┌──

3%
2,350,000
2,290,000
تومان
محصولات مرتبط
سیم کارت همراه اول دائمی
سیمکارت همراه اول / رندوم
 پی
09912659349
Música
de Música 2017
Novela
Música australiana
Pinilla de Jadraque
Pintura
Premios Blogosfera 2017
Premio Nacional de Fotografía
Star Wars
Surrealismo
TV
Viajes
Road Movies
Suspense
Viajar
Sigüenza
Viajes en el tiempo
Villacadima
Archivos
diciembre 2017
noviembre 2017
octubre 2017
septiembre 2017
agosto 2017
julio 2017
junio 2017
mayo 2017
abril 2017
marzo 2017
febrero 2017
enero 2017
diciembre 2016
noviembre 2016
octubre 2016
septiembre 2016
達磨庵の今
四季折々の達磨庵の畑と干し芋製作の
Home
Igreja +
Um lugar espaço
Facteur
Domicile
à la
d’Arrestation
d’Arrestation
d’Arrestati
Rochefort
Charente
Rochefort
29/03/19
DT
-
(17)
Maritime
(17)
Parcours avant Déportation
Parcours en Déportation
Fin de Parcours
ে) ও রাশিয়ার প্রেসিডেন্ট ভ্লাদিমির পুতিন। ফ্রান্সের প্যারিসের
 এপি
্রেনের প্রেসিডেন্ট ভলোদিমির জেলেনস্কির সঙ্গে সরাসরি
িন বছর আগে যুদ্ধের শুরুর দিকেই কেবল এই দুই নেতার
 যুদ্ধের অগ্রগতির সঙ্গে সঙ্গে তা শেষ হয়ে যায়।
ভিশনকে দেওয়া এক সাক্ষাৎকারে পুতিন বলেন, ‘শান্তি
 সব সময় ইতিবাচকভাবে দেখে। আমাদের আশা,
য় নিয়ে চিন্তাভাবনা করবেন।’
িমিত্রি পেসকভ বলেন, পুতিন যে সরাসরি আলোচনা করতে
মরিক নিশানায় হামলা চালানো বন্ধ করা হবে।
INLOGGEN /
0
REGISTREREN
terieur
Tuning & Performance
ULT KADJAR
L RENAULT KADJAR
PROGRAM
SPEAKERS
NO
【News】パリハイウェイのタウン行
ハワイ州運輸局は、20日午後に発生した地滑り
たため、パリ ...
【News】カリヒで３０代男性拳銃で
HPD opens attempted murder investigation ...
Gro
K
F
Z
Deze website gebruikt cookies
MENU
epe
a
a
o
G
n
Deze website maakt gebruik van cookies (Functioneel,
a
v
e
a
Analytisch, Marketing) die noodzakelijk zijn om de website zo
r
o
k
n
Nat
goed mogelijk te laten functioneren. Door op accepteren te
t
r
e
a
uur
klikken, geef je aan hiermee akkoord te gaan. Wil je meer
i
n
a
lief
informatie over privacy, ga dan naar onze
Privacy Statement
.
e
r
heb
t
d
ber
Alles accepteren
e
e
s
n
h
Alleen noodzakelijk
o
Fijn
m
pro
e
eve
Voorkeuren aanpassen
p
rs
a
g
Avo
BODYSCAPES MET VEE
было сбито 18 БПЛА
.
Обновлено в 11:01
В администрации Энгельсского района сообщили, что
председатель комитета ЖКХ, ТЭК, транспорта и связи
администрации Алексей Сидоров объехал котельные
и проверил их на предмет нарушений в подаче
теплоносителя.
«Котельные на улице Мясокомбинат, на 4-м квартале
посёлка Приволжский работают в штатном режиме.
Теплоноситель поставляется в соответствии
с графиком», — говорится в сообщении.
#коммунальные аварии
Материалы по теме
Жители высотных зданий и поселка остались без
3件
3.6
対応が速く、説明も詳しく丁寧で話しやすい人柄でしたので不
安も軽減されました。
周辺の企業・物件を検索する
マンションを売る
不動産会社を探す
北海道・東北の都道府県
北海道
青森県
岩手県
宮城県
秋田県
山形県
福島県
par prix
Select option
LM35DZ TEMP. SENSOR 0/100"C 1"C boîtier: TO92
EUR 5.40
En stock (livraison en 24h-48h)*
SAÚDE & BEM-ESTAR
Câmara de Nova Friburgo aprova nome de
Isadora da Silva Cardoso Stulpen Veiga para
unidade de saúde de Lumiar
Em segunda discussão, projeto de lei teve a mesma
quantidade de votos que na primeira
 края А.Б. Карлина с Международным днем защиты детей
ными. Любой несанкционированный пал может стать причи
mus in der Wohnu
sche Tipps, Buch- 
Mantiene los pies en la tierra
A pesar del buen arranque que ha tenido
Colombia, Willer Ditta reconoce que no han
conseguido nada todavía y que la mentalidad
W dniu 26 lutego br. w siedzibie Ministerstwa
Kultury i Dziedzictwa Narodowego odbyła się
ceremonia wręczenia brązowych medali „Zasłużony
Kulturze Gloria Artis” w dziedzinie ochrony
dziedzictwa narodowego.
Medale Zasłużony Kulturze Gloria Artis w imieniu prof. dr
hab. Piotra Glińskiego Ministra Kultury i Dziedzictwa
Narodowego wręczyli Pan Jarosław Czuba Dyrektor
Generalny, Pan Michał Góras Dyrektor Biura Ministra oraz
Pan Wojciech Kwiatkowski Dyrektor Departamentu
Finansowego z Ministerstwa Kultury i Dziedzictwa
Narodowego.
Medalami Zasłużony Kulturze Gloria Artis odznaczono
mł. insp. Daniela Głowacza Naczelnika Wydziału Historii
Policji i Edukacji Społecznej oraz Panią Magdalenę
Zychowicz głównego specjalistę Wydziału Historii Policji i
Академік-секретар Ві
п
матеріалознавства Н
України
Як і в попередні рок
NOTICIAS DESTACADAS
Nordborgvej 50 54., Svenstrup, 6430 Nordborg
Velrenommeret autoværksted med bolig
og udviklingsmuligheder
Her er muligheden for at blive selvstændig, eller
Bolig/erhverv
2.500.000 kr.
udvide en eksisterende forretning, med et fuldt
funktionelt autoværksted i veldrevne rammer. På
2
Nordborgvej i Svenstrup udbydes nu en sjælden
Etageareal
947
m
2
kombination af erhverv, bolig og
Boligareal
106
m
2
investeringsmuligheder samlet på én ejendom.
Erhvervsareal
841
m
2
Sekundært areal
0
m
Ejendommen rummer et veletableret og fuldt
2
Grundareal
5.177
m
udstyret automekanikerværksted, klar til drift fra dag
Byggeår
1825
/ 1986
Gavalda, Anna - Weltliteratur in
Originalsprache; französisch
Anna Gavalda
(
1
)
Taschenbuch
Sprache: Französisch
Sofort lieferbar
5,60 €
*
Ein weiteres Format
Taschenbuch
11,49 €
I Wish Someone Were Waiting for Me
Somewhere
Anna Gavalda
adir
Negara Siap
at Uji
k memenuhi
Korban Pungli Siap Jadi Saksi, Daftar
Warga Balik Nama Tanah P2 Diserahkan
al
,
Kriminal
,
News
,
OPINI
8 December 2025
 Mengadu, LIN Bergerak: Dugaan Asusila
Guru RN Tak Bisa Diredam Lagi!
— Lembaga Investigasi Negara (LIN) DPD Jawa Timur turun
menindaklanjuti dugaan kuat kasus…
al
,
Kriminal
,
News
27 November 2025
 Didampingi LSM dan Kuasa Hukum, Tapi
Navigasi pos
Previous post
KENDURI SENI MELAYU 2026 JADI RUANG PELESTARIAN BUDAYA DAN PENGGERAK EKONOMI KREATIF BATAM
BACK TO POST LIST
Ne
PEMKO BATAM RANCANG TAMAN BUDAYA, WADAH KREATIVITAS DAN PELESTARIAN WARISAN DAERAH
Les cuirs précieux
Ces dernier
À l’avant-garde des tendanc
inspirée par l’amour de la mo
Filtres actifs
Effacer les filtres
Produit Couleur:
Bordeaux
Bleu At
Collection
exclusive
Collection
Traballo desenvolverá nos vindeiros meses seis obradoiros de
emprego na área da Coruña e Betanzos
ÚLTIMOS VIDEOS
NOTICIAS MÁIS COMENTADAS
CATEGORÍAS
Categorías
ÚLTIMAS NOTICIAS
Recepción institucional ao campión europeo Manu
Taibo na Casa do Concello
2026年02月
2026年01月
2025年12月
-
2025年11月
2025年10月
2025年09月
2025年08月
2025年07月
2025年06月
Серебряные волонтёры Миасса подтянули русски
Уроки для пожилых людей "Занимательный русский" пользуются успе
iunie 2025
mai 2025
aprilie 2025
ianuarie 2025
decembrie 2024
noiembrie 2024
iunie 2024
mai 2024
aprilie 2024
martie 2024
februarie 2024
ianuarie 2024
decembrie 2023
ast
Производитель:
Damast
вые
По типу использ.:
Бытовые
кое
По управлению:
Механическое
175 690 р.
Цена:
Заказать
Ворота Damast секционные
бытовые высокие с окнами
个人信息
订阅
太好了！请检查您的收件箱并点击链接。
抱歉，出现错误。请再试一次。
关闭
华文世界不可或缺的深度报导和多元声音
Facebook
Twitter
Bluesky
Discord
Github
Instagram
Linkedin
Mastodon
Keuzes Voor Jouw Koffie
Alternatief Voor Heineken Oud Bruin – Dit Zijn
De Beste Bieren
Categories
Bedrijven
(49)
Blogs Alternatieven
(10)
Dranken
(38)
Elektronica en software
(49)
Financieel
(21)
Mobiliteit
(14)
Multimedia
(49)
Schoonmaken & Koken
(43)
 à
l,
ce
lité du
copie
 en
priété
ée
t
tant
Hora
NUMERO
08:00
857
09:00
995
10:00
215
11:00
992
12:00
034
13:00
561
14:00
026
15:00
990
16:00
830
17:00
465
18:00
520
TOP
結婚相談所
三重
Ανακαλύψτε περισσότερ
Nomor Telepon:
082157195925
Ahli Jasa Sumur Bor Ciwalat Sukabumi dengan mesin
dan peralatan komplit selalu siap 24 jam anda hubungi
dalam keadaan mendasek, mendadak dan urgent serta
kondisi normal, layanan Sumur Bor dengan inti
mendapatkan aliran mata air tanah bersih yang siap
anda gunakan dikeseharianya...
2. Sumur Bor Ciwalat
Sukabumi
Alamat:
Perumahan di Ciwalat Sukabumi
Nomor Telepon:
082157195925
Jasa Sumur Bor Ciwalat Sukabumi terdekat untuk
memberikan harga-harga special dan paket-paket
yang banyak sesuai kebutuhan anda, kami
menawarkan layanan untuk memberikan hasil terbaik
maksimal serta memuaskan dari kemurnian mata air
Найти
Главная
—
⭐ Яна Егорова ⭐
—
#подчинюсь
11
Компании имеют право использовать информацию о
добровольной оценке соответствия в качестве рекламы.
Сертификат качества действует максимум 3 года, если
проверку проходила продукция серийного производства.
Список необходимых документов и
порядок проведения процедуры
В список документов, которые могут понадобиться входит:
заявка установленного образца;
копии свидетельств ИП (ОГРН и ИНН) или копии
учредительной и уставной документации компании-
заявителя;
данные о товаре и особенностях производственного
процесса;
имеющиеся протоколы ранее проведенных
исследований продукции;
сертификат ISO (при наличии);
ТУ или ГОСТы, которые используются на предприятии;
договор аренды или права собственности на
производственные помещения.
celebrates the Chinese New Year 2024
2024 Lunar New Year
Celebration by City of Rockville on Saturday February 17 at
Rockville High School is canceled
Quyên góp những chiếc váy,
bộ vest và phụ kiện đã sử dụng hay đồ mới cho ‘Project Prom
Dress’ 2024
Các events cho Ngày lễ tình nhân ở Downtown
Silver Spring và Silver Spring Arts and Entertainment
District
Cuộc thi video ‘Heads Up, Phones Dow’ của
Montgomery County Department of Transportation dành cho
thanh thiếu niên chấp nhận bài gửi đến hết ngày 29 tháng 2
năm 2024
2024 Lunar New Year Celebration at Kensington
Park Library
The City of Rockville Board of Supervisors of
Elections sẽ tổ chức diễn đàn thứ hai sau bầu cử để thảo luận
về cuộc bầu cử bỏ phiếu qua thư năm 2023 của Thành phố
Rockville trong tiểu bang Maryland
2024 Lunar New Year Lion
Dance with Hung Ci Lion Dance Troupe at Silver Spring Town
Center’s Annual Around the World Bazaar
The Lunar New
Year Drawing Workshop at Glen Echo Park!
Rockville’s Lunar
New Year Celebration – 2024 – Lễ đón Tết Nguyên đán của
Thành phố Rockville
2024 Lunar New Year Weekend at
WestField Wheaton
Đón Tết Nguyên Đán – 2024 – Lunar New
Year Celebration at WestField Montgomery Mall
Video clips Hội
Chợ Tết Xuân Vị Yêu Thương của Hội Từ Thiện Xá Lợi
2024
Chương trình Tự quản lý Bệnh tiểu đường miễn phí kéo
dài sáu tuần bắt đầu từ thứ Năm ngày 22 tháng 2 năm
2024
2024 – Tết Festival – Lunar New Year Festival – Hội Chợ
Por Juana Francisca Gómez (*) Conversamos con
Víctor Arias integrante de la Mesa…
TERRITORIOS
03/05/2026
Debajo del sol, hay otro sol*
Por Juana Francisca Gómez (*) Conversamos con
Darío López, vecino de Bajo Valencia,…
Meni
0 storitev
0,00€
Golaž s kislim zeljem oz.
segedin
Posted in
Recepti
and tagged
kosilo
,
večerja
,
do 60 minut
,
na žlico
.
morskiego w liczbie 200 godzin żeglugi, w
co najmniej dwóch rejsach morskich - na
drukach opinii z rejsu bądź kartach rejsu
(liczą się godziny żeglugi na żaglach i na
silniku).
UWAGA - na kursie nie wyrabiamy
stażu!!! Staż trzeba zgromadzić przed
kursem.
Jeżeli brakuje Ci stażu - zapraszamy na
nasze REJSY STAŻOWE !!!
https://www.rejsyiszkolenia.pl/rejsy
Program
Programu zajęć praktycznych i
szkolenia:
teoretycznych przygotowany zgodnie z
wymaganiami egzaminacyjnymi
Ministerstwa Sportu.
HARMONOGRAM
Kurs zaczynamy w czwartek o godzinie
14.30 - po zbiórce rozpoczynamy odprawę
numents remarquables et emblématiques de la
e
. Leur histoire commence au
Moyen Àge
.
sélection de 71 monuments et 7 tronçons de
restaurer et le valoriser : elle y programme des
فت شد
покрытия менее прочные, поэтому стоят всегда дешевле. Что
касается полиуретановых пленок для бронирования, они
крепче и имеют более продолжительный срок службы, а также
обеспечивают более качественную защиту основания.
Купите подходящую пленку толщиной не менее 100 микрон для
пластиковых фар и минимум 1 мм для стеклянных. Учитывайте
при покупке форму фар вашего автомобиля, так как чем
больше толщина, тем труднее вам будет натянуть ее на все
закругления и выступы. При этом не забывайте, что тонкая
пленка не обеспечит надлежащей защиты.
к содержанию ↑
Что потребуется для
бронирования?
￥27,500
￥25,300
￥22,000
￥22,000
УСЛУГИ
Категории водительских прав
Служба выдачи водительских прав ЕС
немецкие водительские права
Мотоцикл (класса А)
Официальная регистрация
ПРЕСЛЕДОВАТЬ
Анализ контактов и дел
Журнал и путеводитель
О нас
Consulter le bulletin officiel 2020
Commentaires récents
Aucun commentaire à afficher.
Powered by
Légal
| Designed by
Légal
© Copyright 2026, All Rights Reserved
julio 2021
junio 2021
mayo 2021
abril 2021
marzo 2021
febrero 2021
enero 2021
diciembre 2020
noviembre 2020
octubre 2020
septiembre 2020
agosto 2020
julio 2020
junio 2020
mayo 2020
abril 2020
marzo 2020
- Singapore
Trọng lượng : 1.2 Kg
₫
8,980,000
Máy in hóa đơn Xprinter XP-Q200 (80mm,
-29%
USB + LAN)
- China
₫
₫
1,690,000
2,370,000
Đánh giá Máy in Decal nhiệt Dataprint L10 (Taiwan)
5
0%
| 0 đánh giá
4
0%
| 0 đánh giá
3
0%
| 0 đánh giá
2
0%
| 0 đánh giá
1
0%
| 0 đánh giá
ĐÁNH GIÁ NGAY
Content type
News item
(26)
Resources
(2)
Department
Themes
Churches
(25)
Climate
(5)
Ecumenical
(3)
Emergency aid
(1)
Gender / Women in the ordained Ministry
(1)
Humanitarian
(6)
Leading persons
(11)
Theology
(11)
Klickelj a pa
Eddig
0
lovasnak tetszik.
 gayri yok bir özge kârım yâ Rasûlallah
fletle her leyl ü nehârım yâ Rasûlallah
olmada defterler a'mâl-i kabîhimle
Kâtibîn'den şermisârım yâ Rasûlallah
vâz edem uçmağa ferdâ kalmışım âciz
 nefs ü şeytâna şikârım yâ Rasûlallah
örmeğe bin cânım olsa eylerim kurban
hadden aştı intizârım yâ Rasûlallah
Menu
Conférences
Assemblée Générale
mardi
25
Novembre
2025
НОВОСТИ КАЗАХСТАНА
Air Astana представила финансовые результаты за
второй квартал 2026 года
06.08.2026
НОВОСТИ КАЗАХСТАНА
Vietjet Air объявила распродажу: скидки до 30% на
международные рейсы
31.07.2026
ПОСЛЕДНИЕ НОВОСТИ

└──

Problem requirements: Lines of the material in which the word "Zasłużony" occurs are to be copied out.

Finished task:
ceremonia wręczenia brązowych medali „Zasłużony
Medale Zasłużony Kulturze Gloria Artis w imieniu prof. dr
Medalami Zasłużony Kulturze Gloria Artis odznaczono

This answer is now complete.